Shared hash table smp result

Discussion of chess software programming and technical issues.

Moderators: hgm, Rebel, chrisw

Daniel Shawul
Posts: 4185
Joined: Tue Mar 14, 2006 11:34 am
Location: Ethiopia

Re: Depth = 20 Results

Post by Daniel Shawul »

Actually, the implementation I am using is much simpler than you are describing. The *only* communication between threads is through the various hash tables and a flag to tell the threads when to stop.
I don't know what you are talking about now. Didn't you say you divide up the root move list??? The 1st processor searches the 1st,3rd,5th move...etc , and the second processor 2nd,4th,6th...etc. Those were your words not mine. Then I suggested that you use a lock to share the work as that will allow any processor to work on any move. Hardly rocket science. This is what you said
The 3rd and 4th threads are actually searching iteration depth+1, again with even/odd threads searching the even/odd moves at the root, which is why the average depth searched is a bit more than 12 in those cases. In principle I might speed the whole thing up further by having each of 3 threads search 1/3rd of the root moves and each of 4 threads searching 1/4th of the root moves, but that is more work to implement, and I haven't tried it yet.
So when I start a new iteration, I send the same alpha beta limits (+/- 15 from the previous iteration score) and same root move list to each thread. The threads each search independently using a normal PVS algorithm from that point onward until one of the threads either fails high or has searched all the root moves.
You are seriously confused sorry. I think you should back up read what you said before read what you are saying now and judge for yourself. You should really see by now how difficult it is without the YBW criteria. And please don't pretend I am doing some rocket science when I am not...
dchoman
Posts: 171
Joined: Wed Dec 28, 2011 8:44 pm
Location: United States

Re: Depth = 20 Results

Post by dchoman »

Daniel Shawul wrote:
You are seriously confused sorry. I think you should back up read what you said before read what you are saying now and judge for yourself. You should really see by now how difficult it is without the YBW criteria. And please don't pretend I am doing some rocket science when I am not...
No need to be impolite. Sometimes the written word alone can lead to surprising misunderstandings. I was just trying to say that I wanted to implement SMP without all the work of getting a full implementation working. This is not because I am scared of it, but because this is my hobby and I have limited time and I wanted something working that needed minimal debugging. It surprised me that the lazy approach worked as well as it did, which is what generated my first contribution to the lazy smp thread a couple of months ago. I thought the conventional wisdom was that shared hash is worth no gain... obviously it is worth something non-negligible.

Regarding inconsistency between my descriptions... again that may be a misunderstanding. Please read the rest of the thread you referenced. I posted that I had made a mistake in my implementation and alternating the root move as well in that fashion didn't work.

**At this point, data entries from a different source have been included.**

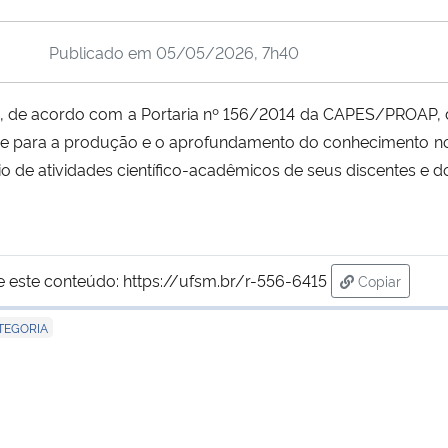
Publicado em
05/05/2026, 7h40
 de acordo com a Portaria nº 156/2014 da CAPES/PROAP, d
 e para a produção e o aprofundamento do conhecimento n
o de atividades científico-acadêmicos de seus discentes e d
e este conteúdo:
https://ufsm.br/r-556-6415
Copiar
para área d
TEGORIA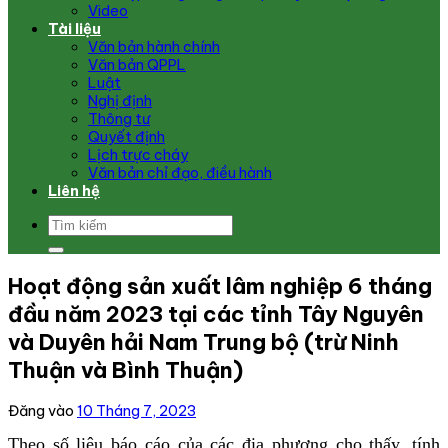
Video
Tài liệu
Văn bản hành chính
Văn bản QPPL
Luật
Nghị định
Thông tư
Quyết định
Lịch trực cháy
Văn bản chỉ đạo, điều hành
Liên hệ
Hoạt động sản xuất lâm nghiệp 6 tháng
đầu năm 2023 tại các tỉnh Tây Nguyên
và Duyên hải Nam Trung bộ (trừ Ninh
Thuận và Bình Thuận)
Đăng vào
10 Tháng 7, 2023
Theo số liệu báo cáo của các địa phương cho thấy, tính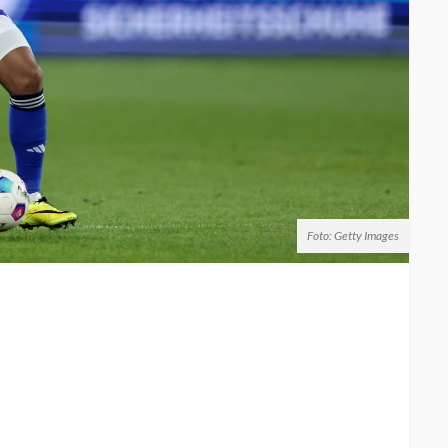
Foto: Getty Images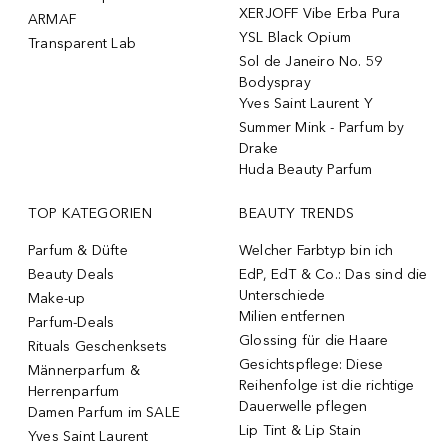
XERJOFF Vibe Erba Pura
ARMAF
YSL Black Opium
Transparent Lab
Sol de Janeiro No. 59
Bodyspray
Yves Saint Laurent Y
Summer Mink - Parfum by
Drake
Huda Beauty Parfum
TOP KATEGORIEN
BEAUTY TRENDS
Parfum & Düfte
Welcher Farbtyp bin ich
Beauty Deals
EdP, EdT & Co.: Das sind die
Unterschiede
Make-up
Milien entfernen
Parfum-Deals
Glossing für die Haare
Rituals Geschenksets
Gesichtspflege: Diese
Männerparfum &
Reihenfolge ist die richtige
Herrenparfum
Dauerwelle pflegen
Damen Parfum im SALE
Lip Tint & Lip Stain
Yves Saint Laurent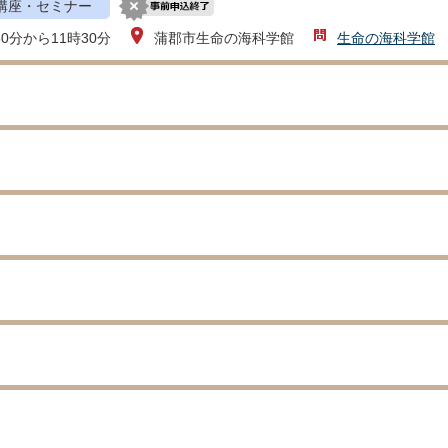
講座・セミナー
30分から11時30分
蒲郡市生命の海科学館
生命の海科学館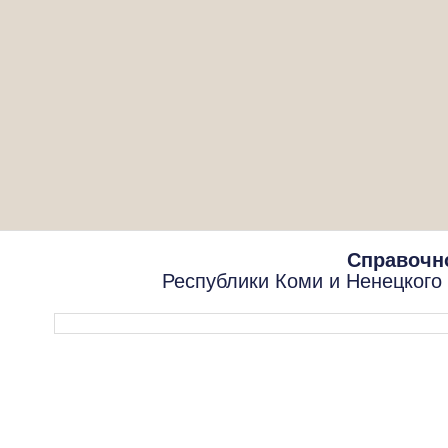
Справочн
Республики Коми и Ненецкого
Форма поиска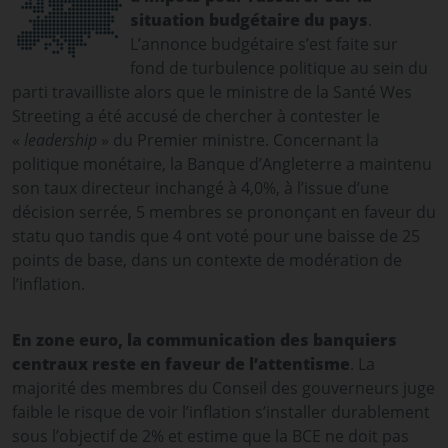
situation budgétaire du pays
.
L’annonce budgétaire s’est faite sur
fond de turbulence politique au sein du
parti travailliste alors que le ministre de la Santé Wes
Streeting a été accusé de chercher à contester le
«
leadership
» du Premier ministre. Concernant la
politique monétaire, la Banque d’Angleterre a maintenu
son taux directeur inchangé à 4,0%, à l’issue d’une
décision serrée, 5 membres se prononçant en faveur du
statu quo tandis que 4 ont voté pour une baisse de 25
points de base, dans un contexte de modération de
l’inflation.
En zone euro, la communication des banquiers
centraux reste en faveur de l’attentisme
. La
majorité des membres du Conseil des gouverneurs juge
faible le risque de voir l’inflation s’installer durablement
sous l’objectif de 2% et estime que la BCE ne doit pas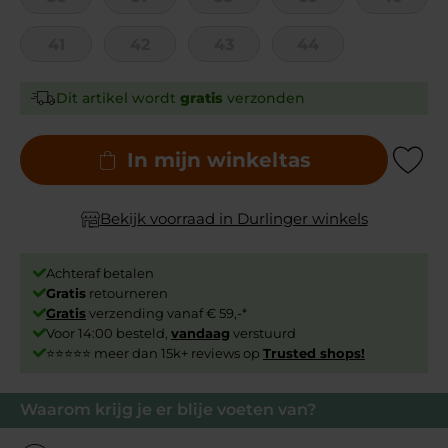
41
42
43
44
Dit artikel wordt
gratis
verzonden
In mijn winkeltas
Add to Wishli
Bekijk voorraad in Durlinger winkels
Achteraf betalen
Gratis
retourneren
Gratis
verzending vanaf € 59,-*
Voor 14:00 besteld,
vandaag
verstuurd
⭐⭐⭐⭐⭐ meer dan 15k+ reviews op
Trusted shops!
Waarom krijg je er blije voeten van?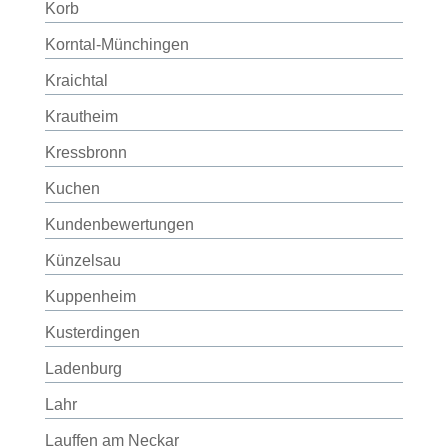
Korb
Korntal-Münchingen
Kraichtal
Krautheim
Kressbronn
Kuchen
Kundenbewertungen
Künzelsau
Kuppenheim
Kusterdingen
Ladenburg
Lahr
Lauffen am Neckar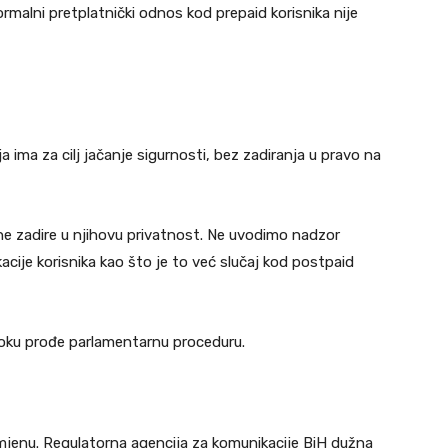
formalni pretplatnički odnos kod prepaid korisnika nije
ja ima za cilj jačanje sigurnosti, bez zadiranja u pravo na
 ne zadire u njihovu privatnost. Ne uvodimo nadzor
acije korisnika kao što je to već slučaj kod postpaid
oku prođe parlamentarnu proceduru.
mjenu. Regulatorna agencija za komunikacije BiH dužna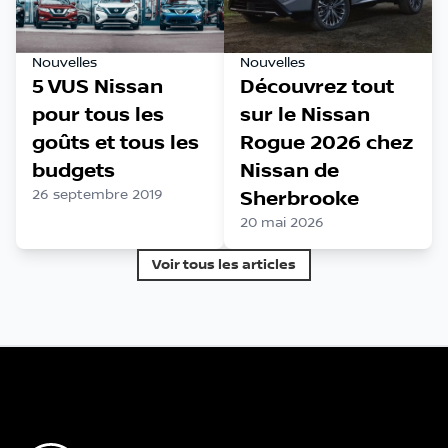
Nouvelles
Nouvelles
5 VUS Nissan
Découvrez tout
pour tous les
sur le Nissan
goûts et tous les
Rogue 2026 chez
budgets
Nissan de
26 septembre 2019
Sherbrooke
20 mai 2026
Voir tous les articles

I went back to my previous implementation which is described in the previous lazy smp threads and above. Indeed, after the first move I do search the even/odd moves in even/odd threads, but each thread eventually does search all of the moves but that is hopefully much faster due to hash hits. I even said this again in the post above, so this is not inconsistent. The alternation of the moves after the first move is good for 5 - 10% improvement over just searching the all in the same order in each thread simultaneously. So it is a small optimization, probably because the other threads are going out of sync naturally, so alternating the moves after the first doesn't change that much.

In that last thread, I was trying to extend that alteration idea to the first move and failed, and I made the mistake of thinking it was a large improvement for a short while. I am very sorry to have dragged you into that. I did post a retraction relatively quickly in that thread.

- Dan
dchoman
Posts: 171
Joined: Wed Dec 28, 2011 8:44 pm
Location: United States

Re: Depth = 20 Results

Post by dchoman »

BTW, I absolutely agree that doing a division of labor inside the search of the root node, rather than just calling the root node search in all threads, should be even better. This is not my current implementation, although I am gaming it a bit by changing the move order in the even/odd threads.

To really do YBW at the root, I would need to divide up the work and wait for returns from the threads at that point, and my current implementation just doesn't do that. I could implement it, and I will certainly take a crack at it, but I can't test this aspect soon due to my work schedule (we are mid-semester here).

- Dan
Daniel Shawul
Posts: 4185
Joined: Tue Mar 14, 2006 11:34 am
Location: Ethiopia

Re: Depth = 20 Results

Post by Daniel Shawul »

No need to be impolite. Sometimes the written word alone can lead to surprising misunderstandings.
Sorry about that, I should have expressed myself better. I just felt frustrated at the fact we are not doing the same thing when you already said you search different moves and different depth to avoid redundancy. Doing that will increase idle time as you saw in my results, and also searching N moves with an open window is a killer! If you search all moves by all processors, the redundancy will be higher but it might actually be faster since you don't have too many open windows. ABDADA f.i shares work through hashtable communications by incrementing the number of processors working at a node. I am not keen on implementing that or any variation of it.
But if you do want to investigate this further, I will re-iterate what I have been saying before, following a simple incremental procedure. Otherwise it is too many variables to analyze at least for me.
a) Same depth + YBW
b) Same depth + No YBW
c) Different depth + YBW
d) Different depth + No YBW
For example you said in your previous post searching at same depth or not with 4 processors didn't matter much as both got 3.6sec. Is that really the case? Other questions can also be answered similarly.
dchoman
Posts: 171
Joined: Wed Dec 28, 2011 8:44 pm
Location: United States

Re: Depth = 20 Results

Post by dchoman »

I can understand how frustrating that was, and I am sorry for not explaining my approach more clearly. I'll definitely look at a sequence similar to what you suggest once I have a framework that can accomplish that more naturally.

- Dan